Utah Phillips "catches the Westbound" Folk singer Utah Phillips died at the age of 73 in his home in Nevada City, Calif., on Friday, May 23, the day before a concert was held here in Paonia's town park to help raise funds for his medical expenses.

Hobo, anarchist and activist, Utah was known as "the golden voice of the great Southwest" and was nominated for a Grammy for Fellow Workers, his 1999 collaboration with Ani DiFranco.
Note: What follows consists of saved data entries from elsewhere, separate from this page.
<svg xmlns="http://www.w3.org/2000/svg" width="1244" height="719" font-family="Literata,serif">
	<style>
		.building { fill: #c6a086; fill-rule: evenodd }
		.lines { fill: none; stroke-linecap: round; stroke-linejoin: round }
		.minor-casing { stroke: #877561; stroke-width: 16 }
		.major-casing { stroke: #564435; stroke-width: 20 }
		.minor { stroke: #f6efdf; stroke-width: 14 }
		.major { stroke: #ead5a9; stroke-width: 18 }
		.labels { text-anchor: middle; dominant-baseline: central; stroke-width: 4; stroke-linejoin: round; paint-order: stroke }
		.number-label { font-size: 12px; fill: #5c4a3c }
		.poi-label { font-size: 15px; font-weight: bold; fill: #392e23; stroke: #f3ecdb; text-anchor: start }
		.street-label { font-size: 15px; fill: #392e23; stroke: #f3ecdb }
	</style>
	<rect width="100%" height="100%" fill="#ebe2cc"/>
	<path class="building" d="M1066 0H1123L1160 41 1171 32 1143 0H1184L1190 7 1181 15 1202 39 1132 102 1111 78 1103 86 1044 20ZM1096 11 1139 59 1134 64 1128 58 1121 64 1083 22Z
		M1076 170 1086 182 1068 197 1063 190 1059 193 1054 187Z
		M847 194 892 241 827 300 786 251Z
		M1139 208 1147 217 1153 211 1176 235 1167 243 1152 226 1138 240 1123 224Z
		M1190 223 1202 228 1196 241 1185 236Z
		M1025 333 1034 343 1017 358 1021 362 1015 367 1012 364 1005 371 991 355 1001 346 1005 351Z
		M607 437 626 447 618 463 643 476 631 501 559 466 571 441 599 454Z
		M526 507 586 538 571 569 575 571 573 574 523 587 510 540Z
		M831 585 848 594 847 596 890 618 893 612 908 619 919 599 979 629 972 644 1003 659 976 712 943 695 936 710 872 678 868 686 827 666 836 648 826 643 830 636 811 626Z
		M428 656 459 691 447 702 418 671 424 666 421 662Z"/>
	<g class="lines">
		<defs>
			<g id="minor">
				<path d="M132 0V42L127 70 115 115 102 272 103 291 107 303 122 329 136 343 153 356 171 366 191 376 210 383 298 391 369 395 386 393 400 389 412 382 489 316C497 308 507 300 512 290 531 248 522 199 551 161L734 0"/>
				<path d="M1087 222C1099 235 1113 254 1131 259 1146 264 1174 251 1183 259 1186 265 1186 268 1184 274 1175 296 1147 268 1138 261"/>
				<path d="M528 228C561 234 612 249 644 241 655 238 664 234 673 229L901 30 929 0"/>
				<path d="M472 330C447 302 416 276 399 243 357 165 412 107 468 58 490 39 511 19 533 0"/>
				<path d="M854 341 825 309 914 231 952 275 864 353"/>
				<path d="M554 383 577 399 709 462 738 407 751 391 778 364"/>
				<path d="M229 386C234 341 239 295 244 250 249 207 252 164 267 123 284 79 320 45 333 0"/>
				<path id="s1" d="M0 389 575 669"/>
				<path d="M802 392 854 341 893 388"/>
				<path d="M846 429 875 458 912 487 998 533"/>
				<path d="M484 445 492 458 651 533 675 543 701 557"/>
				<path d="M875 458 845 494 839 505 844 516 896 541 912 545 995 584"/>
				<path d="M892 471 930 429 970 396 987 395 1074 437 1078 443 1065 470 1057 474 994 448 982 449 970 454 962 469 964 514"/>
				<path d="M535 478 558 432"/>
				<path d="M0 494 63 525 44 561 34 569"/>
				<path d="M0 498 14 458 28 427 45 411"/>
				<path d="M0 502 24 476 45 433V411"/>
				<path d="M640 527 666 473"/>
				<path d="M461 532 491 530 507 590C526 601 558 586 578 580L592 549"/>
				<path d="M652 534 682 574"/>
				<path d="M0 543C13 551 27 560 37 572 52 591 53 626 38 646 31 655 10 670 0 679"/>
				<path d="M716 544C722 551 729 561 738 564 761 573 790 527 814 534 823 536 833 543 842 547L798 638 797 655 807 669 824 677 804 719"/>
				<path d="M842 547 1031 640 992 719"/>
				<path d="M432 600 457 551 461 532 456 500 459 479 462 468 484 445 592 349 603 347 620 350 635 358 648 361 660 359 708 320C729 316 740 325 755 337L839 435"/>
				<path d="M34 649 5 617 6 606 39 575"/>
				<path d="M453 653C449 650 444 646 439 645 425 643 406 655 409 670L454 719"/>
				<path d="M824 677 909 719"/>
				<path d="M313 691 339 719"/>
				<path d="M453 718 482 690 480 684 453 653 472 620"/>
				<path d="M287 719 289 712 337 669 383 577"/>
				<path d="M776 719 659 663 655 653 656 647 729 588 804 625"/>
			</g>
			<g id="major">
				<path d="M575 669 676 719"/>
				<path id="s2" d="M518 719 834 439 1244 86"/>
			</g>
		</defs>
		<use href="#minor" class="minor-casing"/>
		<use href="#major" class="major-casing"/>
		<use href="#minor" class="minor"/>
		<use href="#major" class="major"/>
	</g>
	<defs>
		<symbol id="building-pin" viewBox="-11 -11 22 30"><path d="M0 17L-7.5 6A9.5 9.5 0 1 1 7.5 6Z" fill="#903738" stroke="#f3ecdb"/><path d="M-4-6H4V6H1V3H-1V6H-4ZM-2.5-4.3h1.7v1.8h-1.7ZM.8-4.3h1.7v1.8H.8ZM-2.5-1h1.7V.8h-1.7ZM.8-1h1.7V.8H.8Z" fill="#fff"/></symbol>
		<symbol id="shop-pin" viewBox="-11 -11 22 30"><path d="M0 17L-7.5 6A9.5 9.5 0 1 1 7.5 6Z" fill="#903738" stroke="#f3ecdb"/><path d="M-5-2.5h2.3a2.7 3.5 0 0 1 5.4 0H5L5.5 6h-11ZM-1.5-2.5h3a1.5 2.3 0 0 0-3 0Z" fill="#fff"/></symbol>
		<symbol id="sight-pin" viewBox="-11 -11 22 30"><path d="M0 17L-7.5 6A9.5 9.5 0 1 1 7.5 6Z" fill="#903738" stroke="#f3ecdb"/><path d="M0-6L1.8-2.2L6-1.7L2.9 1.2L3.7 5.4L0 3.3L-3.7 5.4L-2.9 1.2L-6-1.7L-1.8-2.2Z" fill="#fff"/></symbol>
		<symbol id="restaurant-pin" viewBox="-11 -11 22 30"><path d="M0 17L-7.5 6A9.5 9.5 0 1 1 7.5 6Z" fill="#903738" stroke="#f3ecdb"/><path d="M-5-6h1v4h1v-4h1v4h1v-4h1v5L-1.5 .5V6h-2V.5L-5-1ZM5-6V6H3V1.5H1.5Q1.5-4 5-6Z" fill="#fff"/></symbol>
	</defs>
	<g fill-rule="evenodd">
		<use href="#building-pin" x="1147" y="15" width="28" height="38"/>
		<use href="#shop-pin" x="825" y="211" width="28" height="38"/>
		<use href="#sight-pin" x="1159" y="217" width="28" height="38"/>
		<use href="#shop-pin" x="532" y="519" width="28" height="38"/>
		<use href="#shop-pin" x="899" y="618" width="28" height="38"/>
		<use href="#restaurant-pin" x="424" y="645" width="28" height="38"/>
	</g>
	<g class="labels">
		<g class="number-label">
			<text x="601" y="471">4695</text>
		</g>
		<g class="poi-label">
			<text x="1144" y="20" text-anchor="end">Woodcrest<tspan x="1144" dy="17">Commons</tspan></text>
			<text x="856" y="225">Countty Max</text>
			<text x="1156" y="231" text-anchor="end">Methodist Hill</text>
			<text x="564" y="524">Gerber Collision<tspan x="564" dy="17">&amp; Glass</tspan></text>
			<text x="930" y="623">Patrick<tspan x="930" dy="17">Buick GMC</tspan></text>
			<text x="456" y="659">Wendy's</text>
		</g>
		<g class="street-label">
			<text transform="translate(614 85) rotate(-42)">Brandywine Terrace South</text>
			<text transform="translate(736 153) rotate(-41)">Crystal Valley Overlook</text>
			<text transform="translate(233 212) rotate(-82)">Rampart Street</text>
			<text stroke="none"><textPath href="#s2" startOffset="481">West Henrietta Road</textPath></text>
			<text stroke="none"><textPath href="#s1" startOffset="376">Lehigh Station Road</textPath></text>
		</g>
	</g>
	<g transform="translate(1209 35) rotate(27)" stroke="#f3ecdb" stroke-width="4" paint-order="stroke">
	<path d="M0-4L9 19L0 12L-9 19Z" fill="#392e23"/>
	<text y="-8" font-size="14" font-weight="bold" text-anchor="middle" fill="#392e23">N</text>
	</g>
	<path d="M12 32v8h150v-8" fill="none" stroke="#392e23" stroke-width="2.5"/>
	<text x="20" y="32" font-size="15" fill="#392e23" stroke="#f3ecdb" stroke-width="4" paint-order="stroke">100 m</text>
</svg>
Utah took his name from his home state, where he ran a losing campaign for Senate in 1968 on the Peace and Freedom ticket.

In an introduction to his song, The Telling Takes Me Home, he wrote, "When I talk about the West, I don't mean anybody's West but my own."

Let me sing to you all the old
songs I know
Of wild and windy places locked
in timeless snow
And wide crimson deserts where
the muddy rivers flow
It's sad, but the telling takes me
home, takes me home.


The book review of Amy Irvine's memoir Trespass: Living at the Edge of the Promised Land in the April 28 issue incorrectly stated that Irvine's father was Catholic; he actually claimed no religious affiliation.